Un outil doit-il réellement avoir une éthique ou une morale ?
Donner une morale ou une éthique à un outil me parait une chose dangereuse, parce que c’est, en réalité, donner un contrôle à celui qui détient l’outil. C’est lui donner un pouvoir sur vos propres opinions, mais surtout, bien pire, sur vos pensées personnelles. On n’a jamais vu une feuille blanche ou un style vous empêcher de penser. Pourquoi une IA le devrait ?

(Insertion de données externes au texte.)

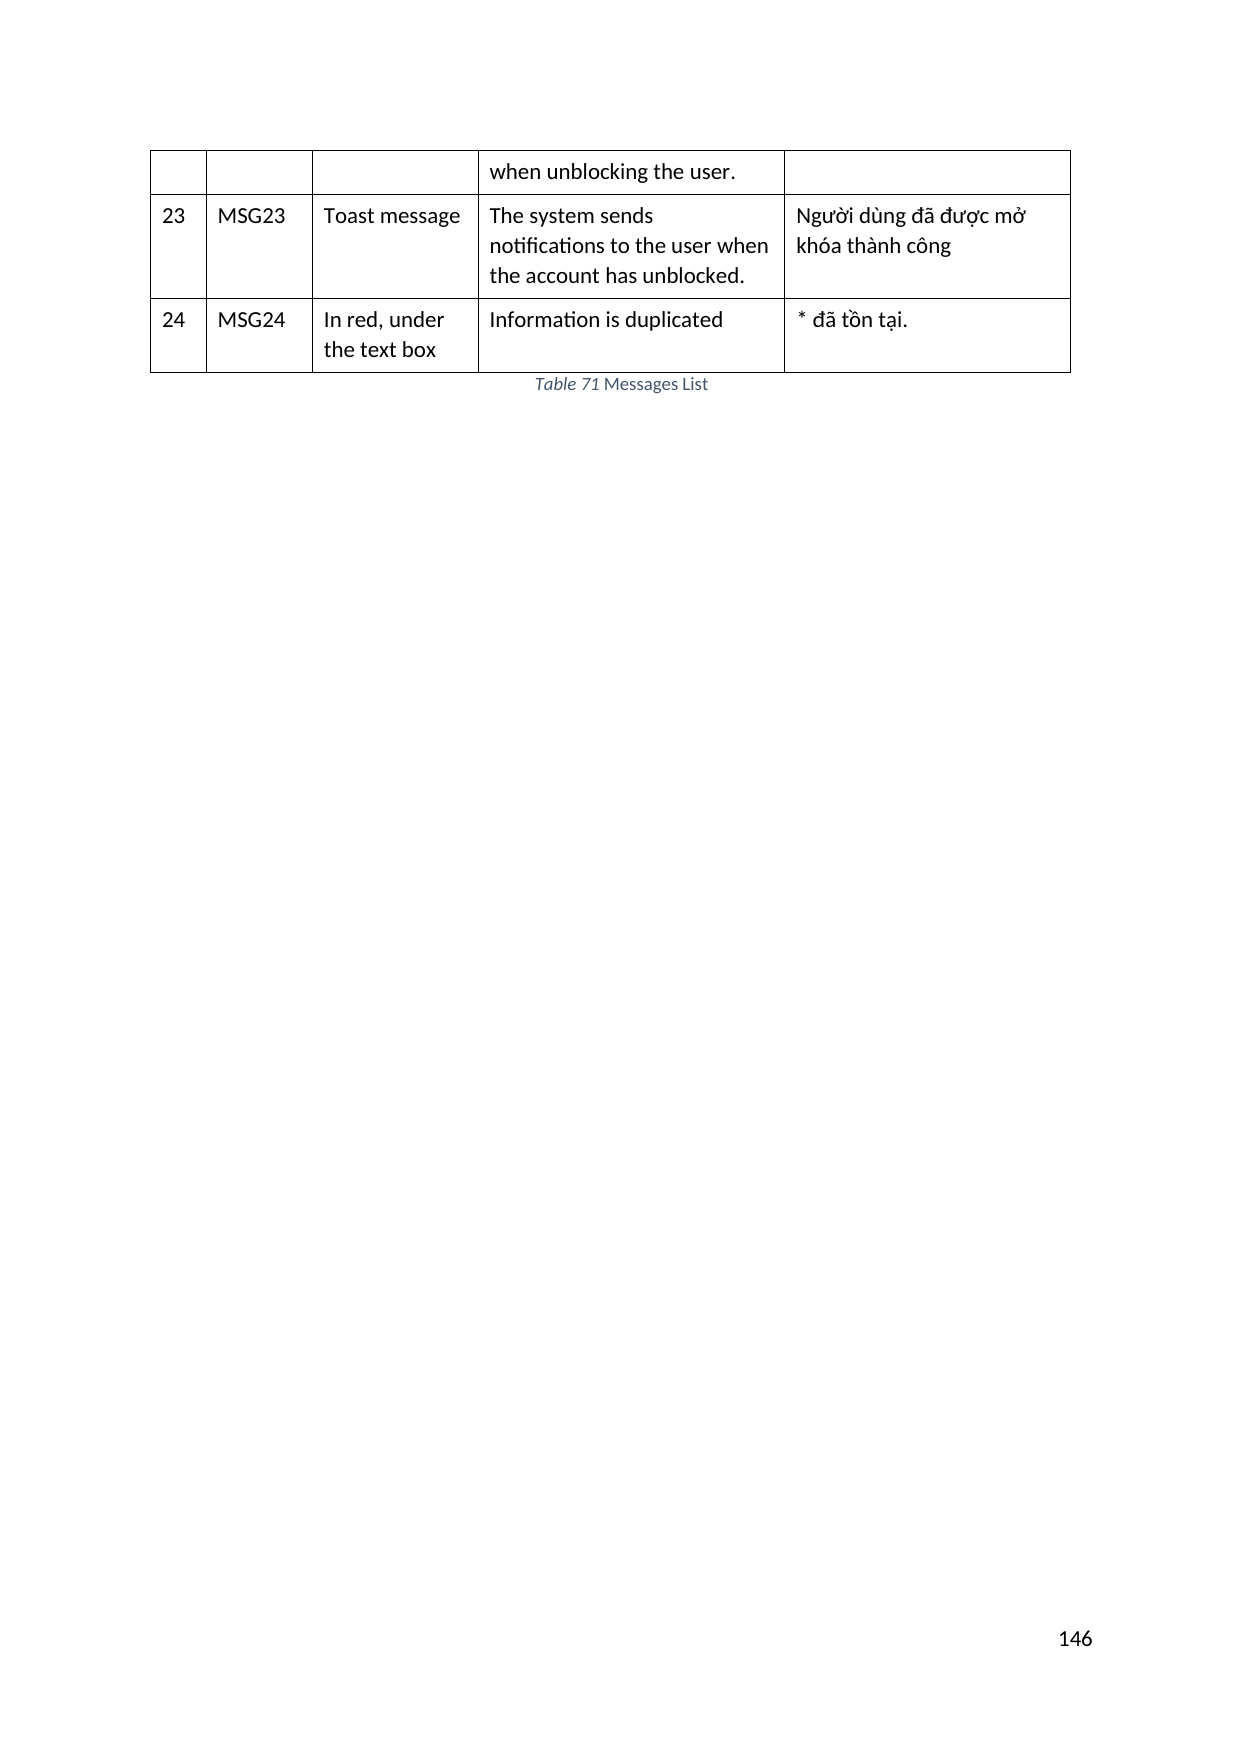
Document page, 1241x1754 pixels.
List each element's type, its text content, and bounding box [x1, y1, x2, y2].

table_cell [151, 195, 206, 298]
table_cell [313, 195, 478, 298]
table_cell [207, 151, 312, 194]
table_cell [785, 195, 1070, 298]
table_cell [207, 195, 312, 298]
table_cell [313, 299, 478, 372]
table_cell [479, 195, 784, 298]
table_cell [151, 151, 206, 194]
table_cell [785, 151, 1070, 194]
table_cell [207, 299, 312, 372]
text Table Messages List [150, 373, 1093, 396]
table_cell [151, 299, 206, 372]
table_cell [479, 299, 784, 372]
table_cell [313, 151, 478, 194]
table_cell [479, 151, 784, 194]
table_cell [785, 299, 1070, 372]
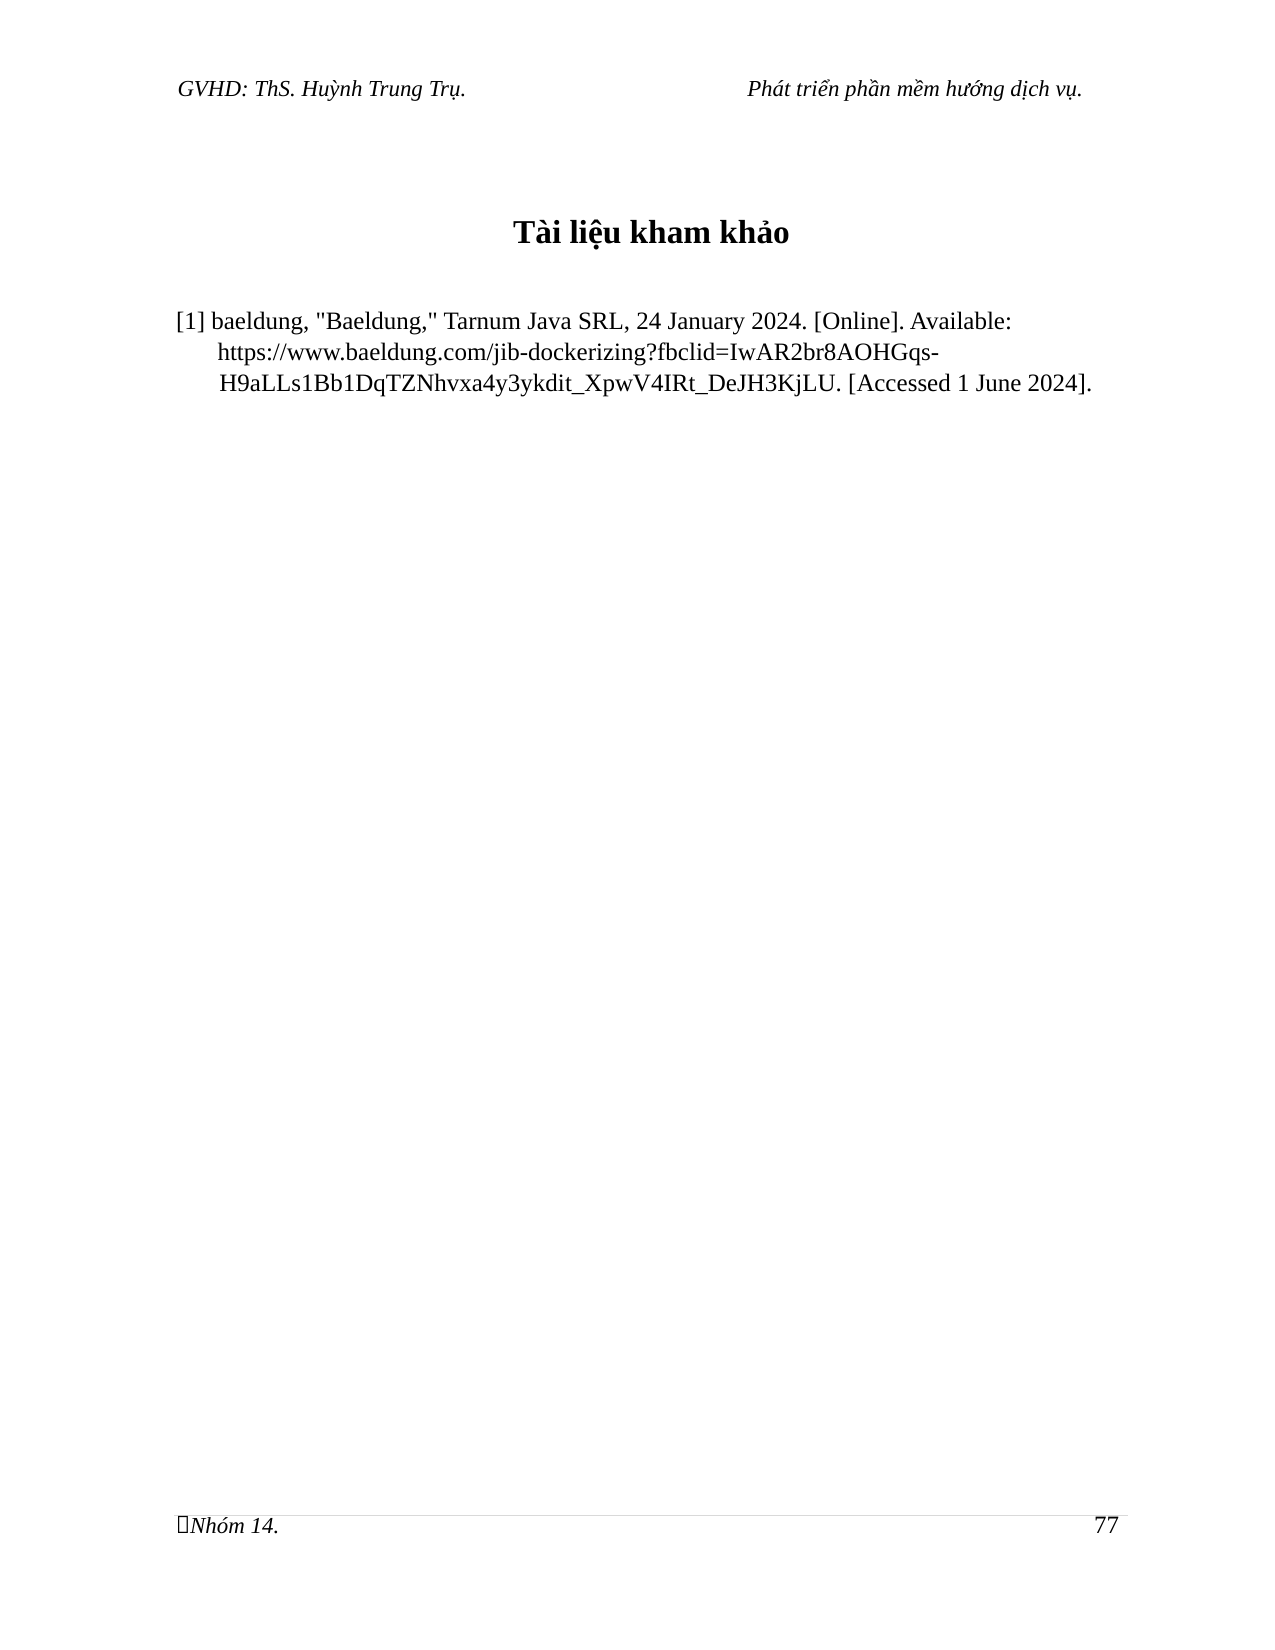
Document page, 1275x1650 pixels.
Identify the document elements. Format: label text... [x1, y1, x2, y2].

text https://www.baeldung.com/jib-dockerizing?fbclid=IwAR2br8AOHGqs- [217, 337, 1062, 365]
text [1] baeldung, "Baeldung," Tarnum Java SRL, 24 January 2024. [Online]. Available: [176, 306, 1062, 334]
text H9aLLs1Bb1DqTZNhvxa4y3ykdit_XpwV4IRt_DeJH3KjLU. [Accessed 1 June 2024]. [177, 368, 1092, 396]
subtitle Tài liệu kham khảo [212, 213, 1091, 251]
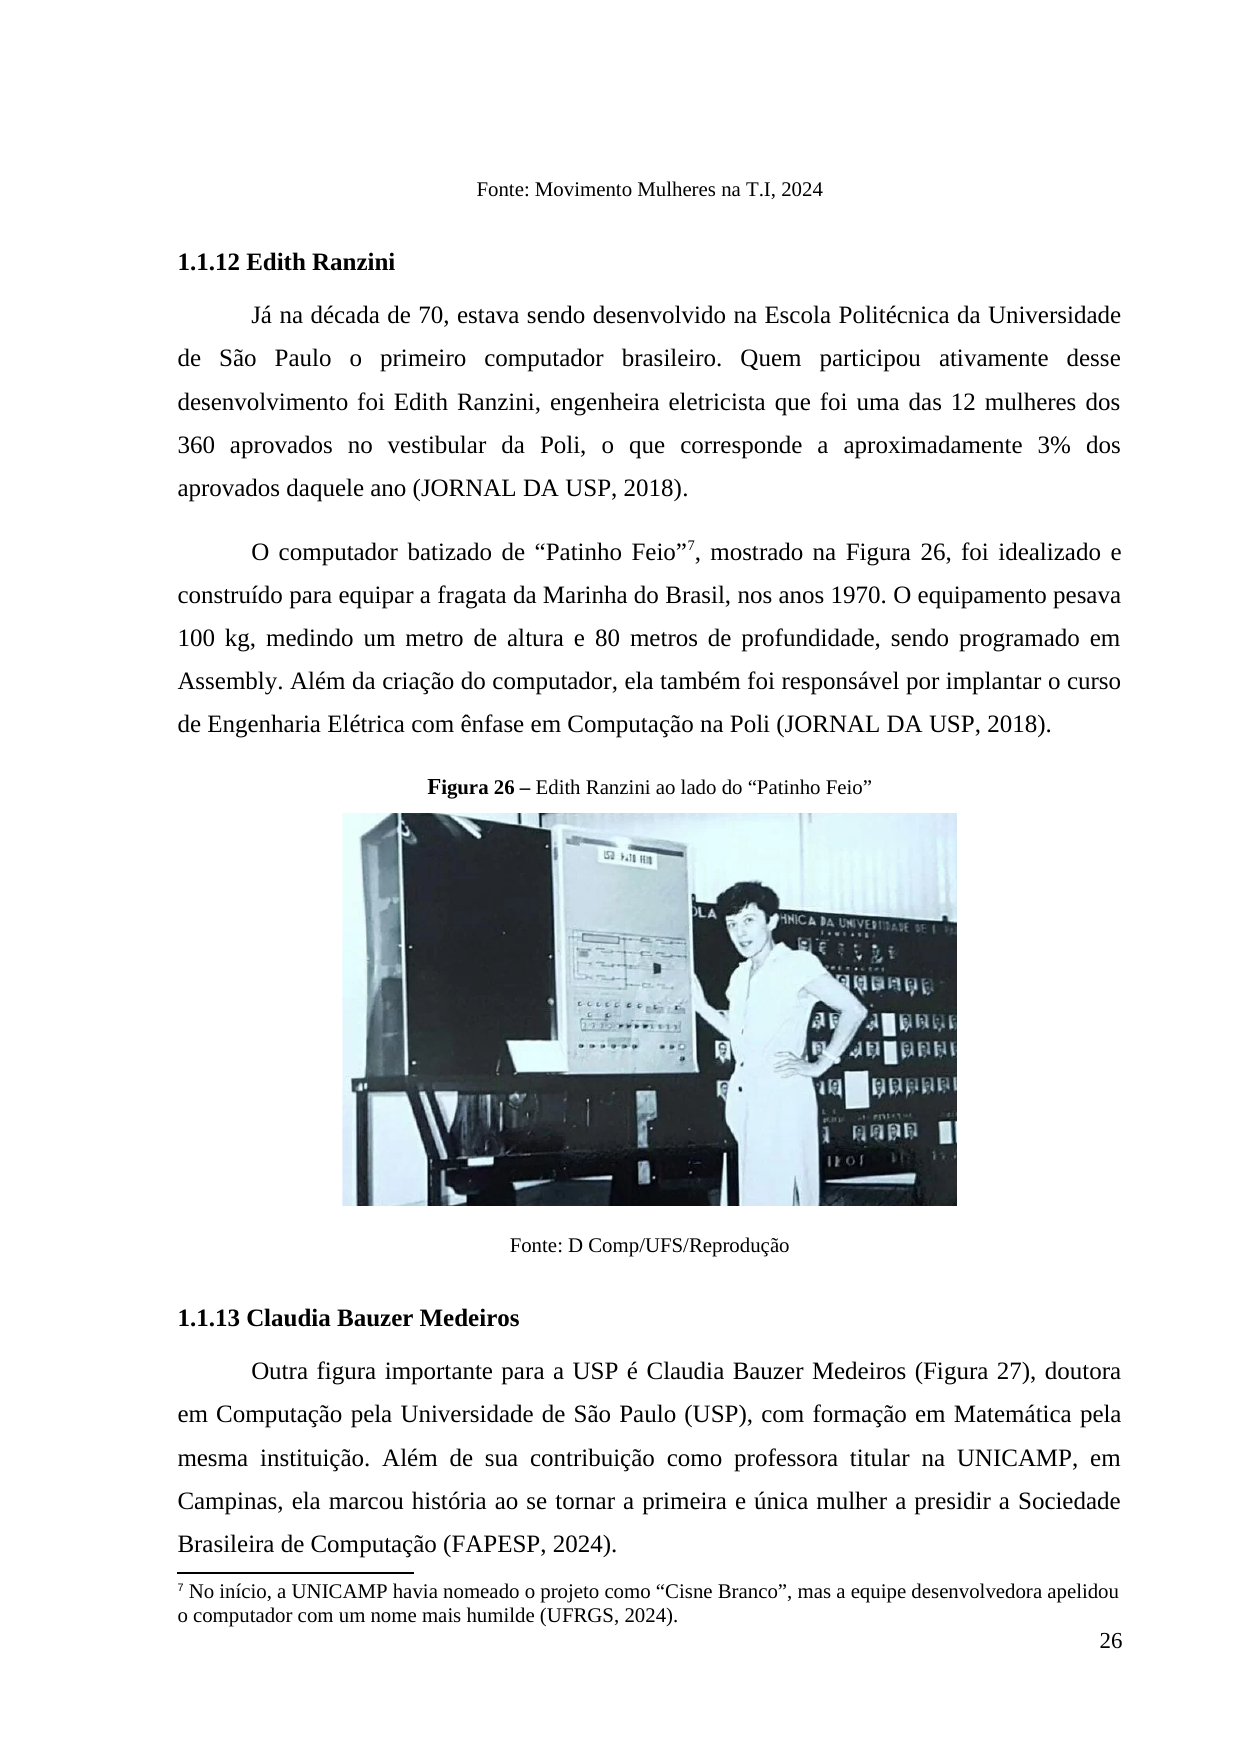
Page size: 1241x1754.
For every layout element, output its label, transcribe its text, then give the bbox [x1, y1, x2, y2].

subtitle 1.1.13 Claudia Bauzer Medeiros [177, 1303, 1122, 1331]
picture [342, 813, 957, 1206]
text O computador batizado de “Patinho Feio”, mostrado na Figura 26, foi idealizado e construído para equipar a fragata da Marinha do Brasil, nos anos 1970. O equipamento pesava 100 kg, medindo um metro de altura e 80 metros de profundidade, sendo programado em Assembly. Além da criação do computador, ela também foi responsável por implantar o curso de Engenharia Elétrica com ênfase em Computação na Poli (JORNAL DA USP, 2018). [177, 537, 1122, 738]
text Fonte: Movimento Mulheres na T.I, 2024 [177, 177, 1122, 201]
text Outra figura importante para a USP é Claudia Bauzer Medeiros (Figura 27), doutora em Computação pela Universidade de São Paulo (USP), com formação em Matemática pela mesma instituição. Além de sua contribuição como professora titular na UNICAMP, em Campinas, ela marcou história ao se tornar a primeira e única mulher a presidir a Sociedade Brasileira de Computação (FAPESP, 2024). [177, 1356, 1122, 1558]
text Já na década de 70, estava sendo desenvolvido na Escola Politécnica da Universidade de São Paulo o primeiro computador brasileiro. Quem participou ativamente desse desenvolvimento foi Edith Ranzini, engenheira eletricista que foi uma das 12 mulheres dos 360 aprovados no vestibular da Poli, o que corresponde a aproximadamente 3% dos aprovados daquele ano (JORNAL DA USP, 2018). [177, 300, 1122, 502]
text Figura 26 – Edith Ranzini ao lado do “Patinho Feio” [177, 773, 1122, 800]
text Fonte: D Comp/UFS/Reprodução [177, 1233, 1122, 1257]
subtitle 1.1.12 Edith Ranzini [177, 247, 1122, 275]
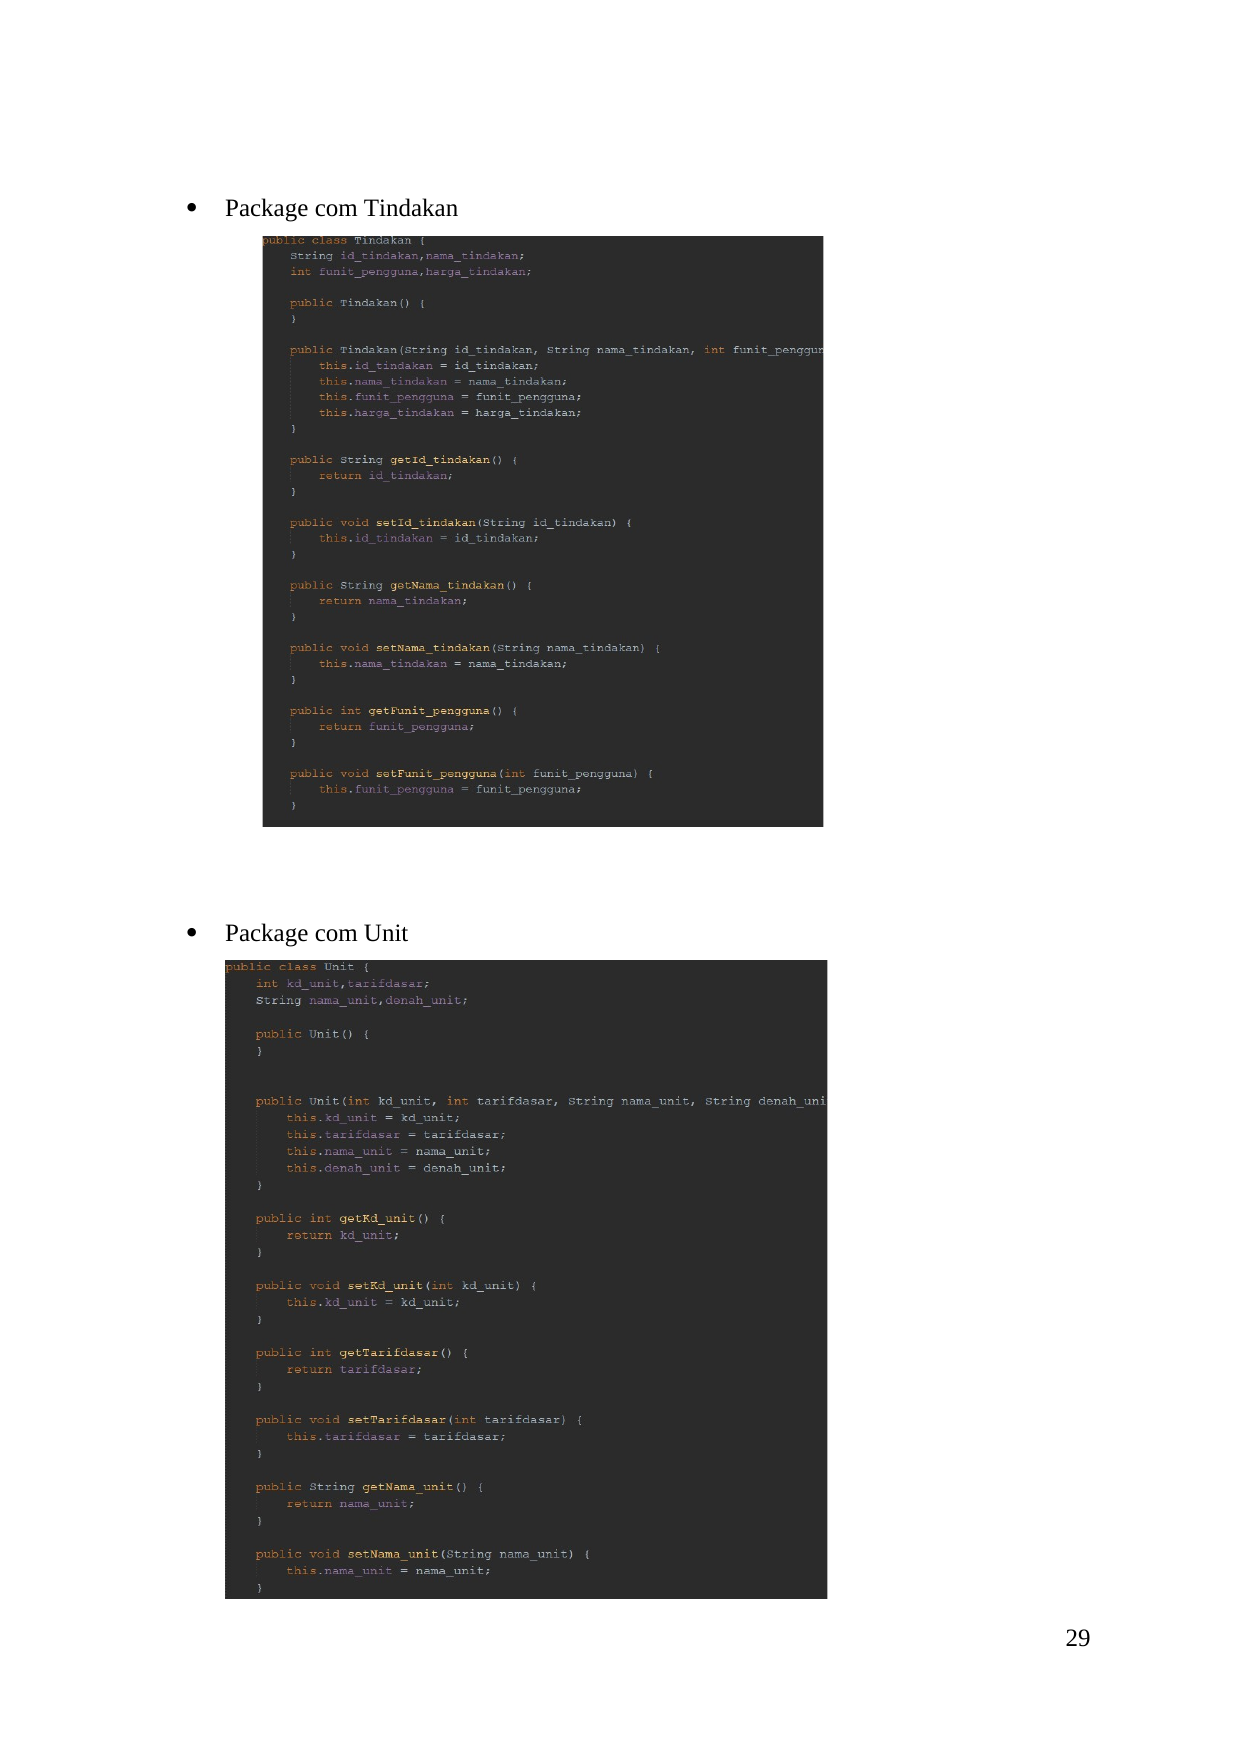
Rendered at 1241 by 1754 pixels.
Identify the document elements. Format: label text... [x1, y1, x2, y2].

Faire confiance aux humains, d’abord
Je sais que le débat est vaste et que je n’ai pas les armes et connaissances intellectuelles pour le soutenir, mais dans un monde où les IA prennent tant d’importance dans nos vies et où elles ont tendances à façonner nos vies, même s’il est important d’en limiter les conséquences néfastes, je trouve aussi qu’elles ne doivent pas nous empêcher de penser et d’en passer parfois par les pires idées pour en construire d’autres, meilleures. Faisons un peu confiance aux humains, et acceptons aussi qu’ils ne soient pas parfait.